Provided data

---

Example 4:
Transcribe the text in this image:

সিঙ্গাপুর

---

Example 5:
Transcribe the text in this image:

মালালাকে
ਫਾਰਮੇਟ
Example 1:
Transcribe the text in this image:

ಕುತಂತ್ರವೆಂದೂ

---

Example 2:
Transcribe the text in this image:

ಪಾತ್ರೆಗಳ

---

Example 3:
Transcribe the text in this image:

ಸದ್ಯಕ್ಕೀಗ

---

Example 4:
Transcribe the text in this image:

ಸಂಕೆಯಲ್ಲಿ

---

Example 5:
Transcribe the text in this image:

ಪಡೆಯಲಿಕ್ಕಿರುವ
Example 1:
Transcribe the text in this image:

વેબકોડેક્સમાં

Exercise brief
In full and without alteration, write out each record.

Written solution
---

Example 4:
Transcribe the text in this image:

সিঙ্গাপুর

---

Example 5:
Transcribe the text in this image:

মালালাকে
ਫਾਰਮੇਟ
Example 1:
Transcribe the text in this image:

ಕುತಂತ್ರವೆಂದೂ

---

Example 2:
Transcribe the text in this image:

ಪಾತ್ರೆಗಳ

---

Example 3:
Transcribe the text in this image:

ಸದ್ಯಕ್ಕೀಗ

---

Example 4:
Transcribe the text in this image:

ಸಂಕೆಯಲ್ಲಿ

---

Example 5:
Transcribe the text in this image:

ಪಡೆಯಲಿಕ್ಕಿರುವ
Example 1:
Transcribe the text in this image:

વેબકોડેક્સમાં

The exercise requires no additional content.